Getting the skinny on fat and brittle bones
WHILE THE PEOPLE of poor nations might enviously behold the comfortably corpulent with the reverence accorded the wealthy, in Western nations, where more or less everyone is affluent by Third World standards, overweight and obesity is a modern curse.
The acknowledged leader among developed nations, the United States, is, not unnaturally, at the forefront of what Anne Alexander calls the 'Fat War' in her book, Win The Fat War (Rodale $152). She takes us on a trip into this land of giants in an Oprah-style parade of weight-loss winners offering supposedly feel-good, bite-sized first-hand accounts of triumph over biscuit tin.
In truth, even with rapidly increasing rates of child obesity here (thanks in part to the neglect of the traditional rice-based Asian diet for imported American fast food culture), it might be difficult for Hong Kongers to relate to tales of leviathans from Arizona and Arkansas (they are all Americans), who can stand much less than 1.8 metres tall and yet shed 180 kilograms - and still weigh more than 90kg.
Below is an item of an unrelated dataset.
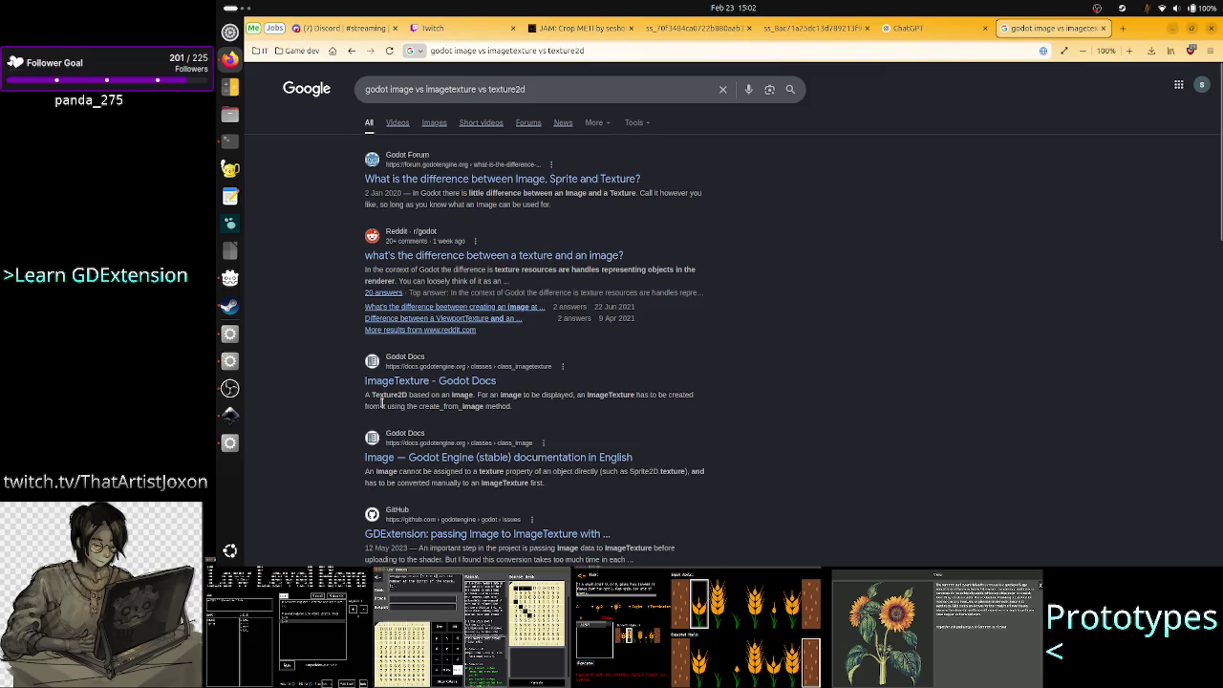
{"action": "left_click_drag", "start_coordinate": [374, 394], "coordinate": [488, 393]}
There's not much wrong with the fundamentals of Alexander's book - eat sensibly and healthily and aspire to permanent change - and her similarly themed 10 Commandments of Weight Loss. But she does unwittingly encourage the idea of exercise as the enemy (if you misbehave and binge, an extra half-hour in the gym as penance). She also sends the message 'slim is good', ignoring metabolism or hormonal problems that can lead to weight gain, and the fact that being steadily slightly overweight might make for not only a healthier, but a happier person than the yo-yo dieter who inflicts constant and enormous stresses on their body.
The torrent of 145, often overlapping, weight loss anecdotes will bloat the senses of all but the most determined dieter searching for something to believe in.
One person's diet is another's bone disease. A much more praiseworthy, timely book from the same publisher addresses a silent epidemic far more widespread than even obesity, and with consequences equally grave, if not more so. A team of almost 30 doctors and other health-care professionals offer vital expertise and advice on osteoporosis in The Doctors Book Of Home Remedies For Stronger Bones (Rodale $123).
An ailment linked to nutritional deficiency, especially in childhood and adolescence, it is a condition by no means restricted to the US. It is, though, claimed as the country's fourth leading killer of women, with one in two sustaining an osteoporosis-related fracture at some time. In fact The Doctors Book, by the editors of Prevention magazine, of which Alexander is editor-in-chief, is of special relevance to Asians, whose race - along with Caucasian - is one of the leading risk factors for the disease.